The line opened at Rams -4.5 and has moved toward Chicago, settling around -3.5. That movement suggests some sharp money likes the Bears, probably banking on Williams' momentum and the chaos factor Chicago brings.

But here's the thing: the Rams needed their own comeback magic to beat Carolina 34-31. They're not invincible. This Divisional Round is full of teams that had to sweat out Wild Card Weekend.

What the Market Says

The Bears are 3.5-point underdogs at home—not disrespectful, but not exactly a vote of confidence either.

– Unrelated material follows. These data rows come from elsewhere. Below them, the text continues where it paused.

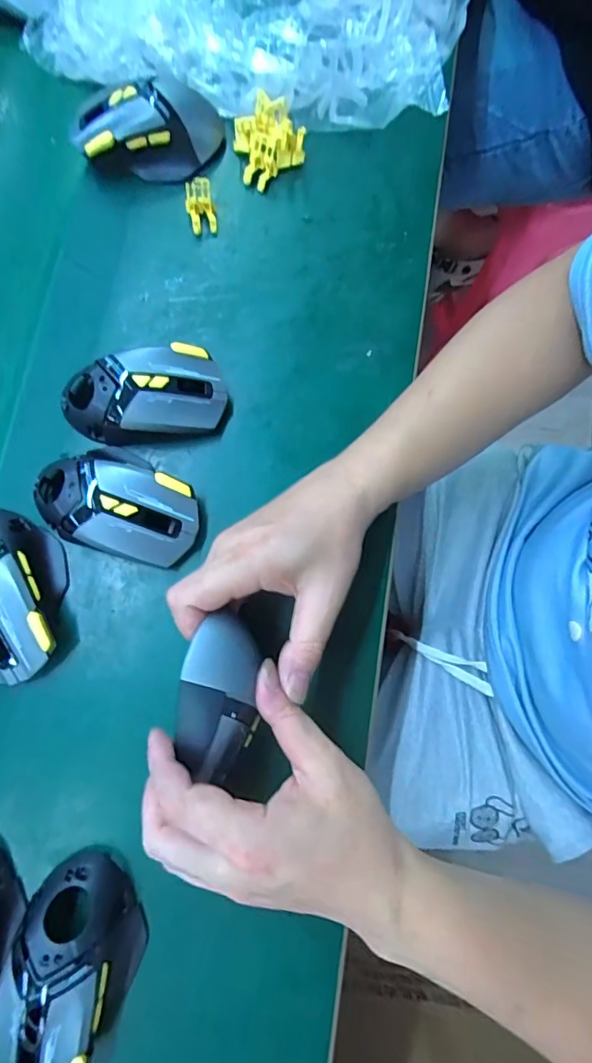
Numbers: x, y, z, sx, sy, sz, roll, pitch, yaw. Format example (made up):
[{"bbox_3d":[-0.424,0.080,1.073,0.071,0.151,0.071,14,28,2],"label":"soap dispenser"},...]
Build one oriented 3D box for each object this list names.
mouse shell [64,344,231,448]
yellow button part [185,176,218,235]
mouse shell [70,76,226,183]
[{"bbox_3d":[-0.113,-0.104,0.350,0.119,0.041,0.078,-14,78,-2],"label":"mouse shell"},{"bbox_3d":[-0.077,-0.262,0.386,0.021,0.026,0.029,-14,80,-3],"label":"yellow button part"},{"bbox_3d":[-0.119,-0.325,0.389,0.123,0.039,0.061,-14,80,-3],"label":"mouse shell"}]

The total sits around 47.5, suggesting oddsmakers expect both offenses to move the ball.

Chicago has been a public fade all season, but Williams' performance Saturday might shift perception. When a quarterback drops 184 yards in a single quarter against a division rival in the playoffs, people pay attention.

The Historical Context

Rookie quarterbacks don't usually do what Williams did Saturday. The pressure of playoff football typically exposes young signal-callers. Williams didn't just survive—he thrived when everything was on the line.

The Wild Card Weekend record-setting drama included four games decided by four points or fewer, with Chicago's comeback the most dramatic of the bunch. Williams was the star of the weekend's wildest game.

The Bottom Line

Caleb Williams might be the real deal, or he might have just had the game of his life at the perfect time. Either way, the Bears are still playing while half the league has gone home. The Rams should be favored, but anyone betting against Williams now has to account for what he showed against Green Bay. That fourth quarter wasn't luck—it was a quarterback figuring it out when his team needed him most. Worth a sprinkle on the Bears +3.5 if you're feeling the narrative.